Generally speaking, Ballard considered Encardi an insightful, practical, and dedicated pup, and liked having him around as the personification of his wife's weltanshauung. Still, he was occasionally bothered by the fact that the aide boasted a profusion of hair to rival a Hungarian puli, while only a miracle of artful combing concealed his own advancing, Rogaine-resistant baldness.
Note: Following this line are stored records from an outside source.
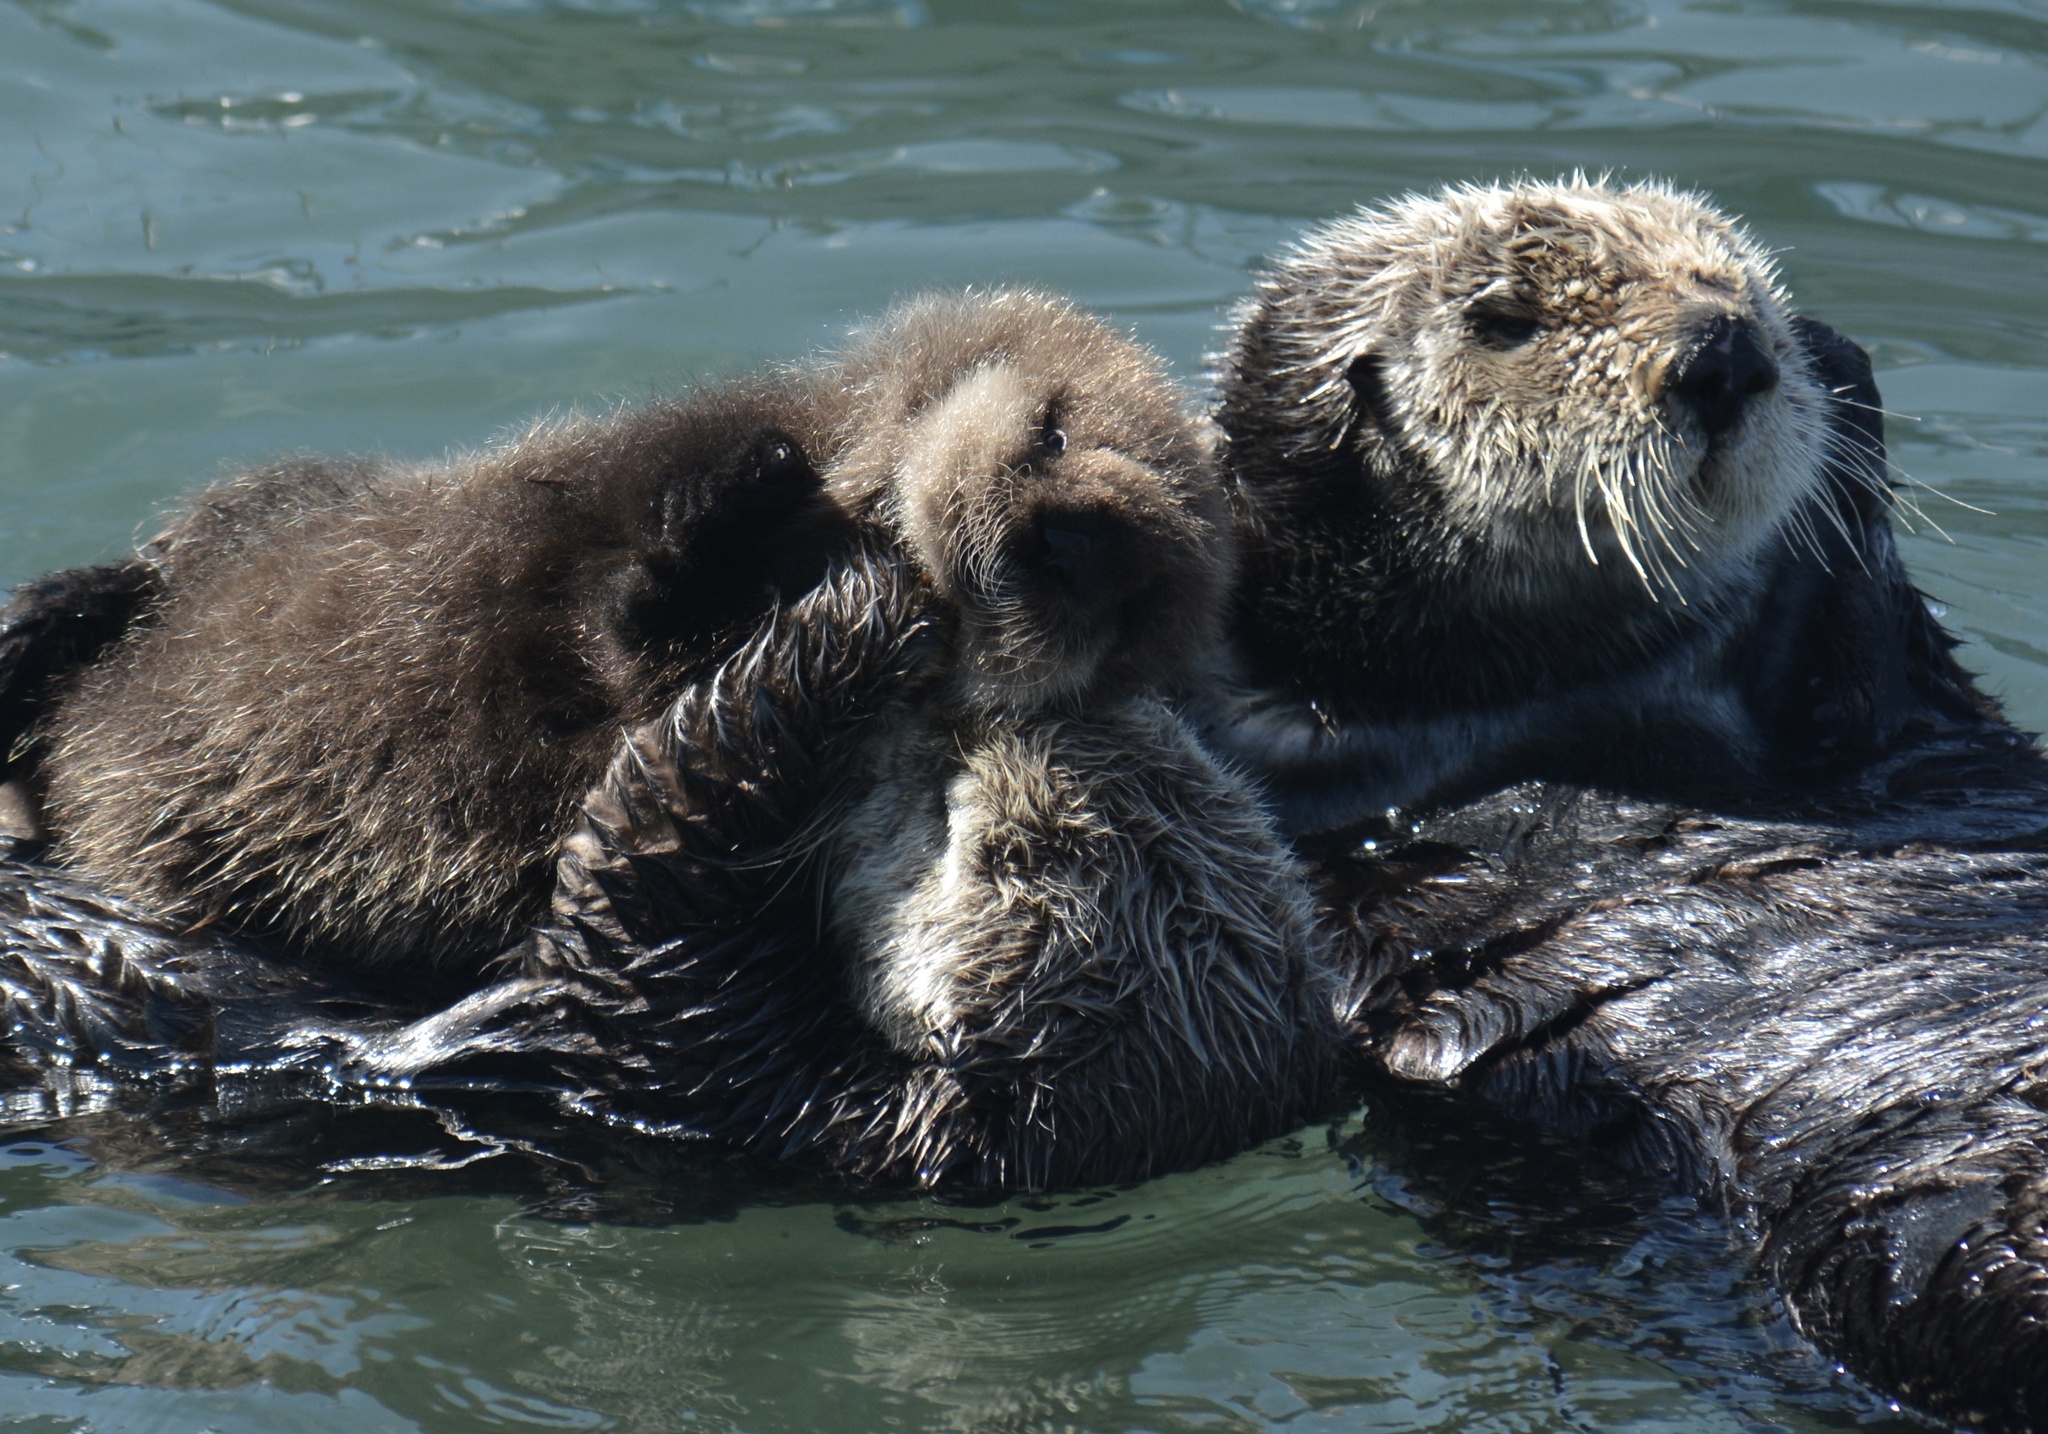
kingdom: Animalia
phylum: Chordata
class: Mammalia
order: Carnivora
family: Mustelidae
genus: Enhydra
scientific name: Enhydra lutris
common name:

He also became annoyed when Encardi borrowed his wife's verbal tics, such as following every Presidential statement with a "You think so?" and beginning his replies with a pedagogic "Quite frankly," or "From my standpoint," both hearkening back to Mrs. Ballard's decades-long career as a college teacher. These were the sort of things that would make borderline days turn bad, and bad days a little worse, except when the gorgeous weather and the sound of the breeze rustling through Ballard's favorite tree made everything under God's blue sky appreciably better.
"Stu, let me give you some instant perspective," Ballard said. "Two days from now I'll be signing the crypto legislation while Roger Gordian makes a fuss down the Hill. Two months from now everyone will have forgotten all about it, and think Morrison-Fiore is the name of some Vegas animal-training act. But in the interim I'll have closed a deal that establishes the guidelines for America's security role in Asia over the next twenty years, and probably much longer. There's my posterity, or a decent chunk of it. We just have to make sure people notice."
Encardi regarded him in the light shade of the tree as the wind brushed through the drooping canopy overhead. There were gnats or something swirling around them. In fact, there were always bugs under this tree. For some reason he didn't quite get, they seemed particularly attracted to the vicinity of the goddamned willow.
He swished a squadron of tiny winged harriers away from his face, convinced he would be a much happier man if just once the POTUS would elect to stroll under a dogwood, elm, or alder while seeking to restore his inner calm.
"I'm thinking we need to make sure Nordstrum from the New York Times is given the red-carpet treatment," he said.
"And / thought we were already doing that," the President said.
"Well, we are, but we can always roll out more rug," Encardi said. "Nordstrum's the biggest proponent of our Asia-Pacific policy in the national media. Why not assist him in gaining interviews with the Japanese Prime Minister, as well as the Malaysian and Indonesian heads of state? Invite him to the dinner you'll be having aboard the Seawolf? Anything to give him a steady stream of material to write about."
Ballard stretched broadly and inhaled the fragrant air of the White House grounds, sunlight striping his face as it filtered through the long bushy willow leaves.
"Ahhhhh, I'm feeling almost relaxed," he said. "Isn't it a spectacular morning?"
"Spectacular," Encardi said listlessly, swatting away an insect.
Ballard looked at him.
"Your idea about Nordstrum sounds fine to me, but only for starters," he said, his brow creasing in thought. "You know, now that you mention him, it's kind of odd Roger Gordian hasn't convinced Nordstrum to write more about the encryption issue in his columns. He's a paid consultant for UpLink International, did you know?"